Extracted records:
************

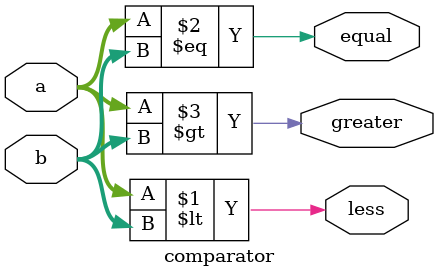
<source format=v>
module comparator
(
	input 		[119:0]	a		,
	input		[119:0]	b		,
	output 		 		less		,
	output				equal		,
	output				greater
);
	
	assign 		less 		= a < b		;
	assign 		equal 		= a == b	;
	assign 		greater 	= a > b		;

endmodule

</source>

************

Exercise:
Every record must be duplicated exactly, except for the pictures, which are left out.

Exercise result:
<source format=v>
module comparator
(
	input 		[119:0]	a		,
	input		[119:0]	b		,
	output 		 		less		,
	output				equal		,
	output				greater
);
	
	assign 		less 		= a < b		;
	assign 		equal 		= a == b	;
	assign 		greater 	= a > b		;

endmodule

</source>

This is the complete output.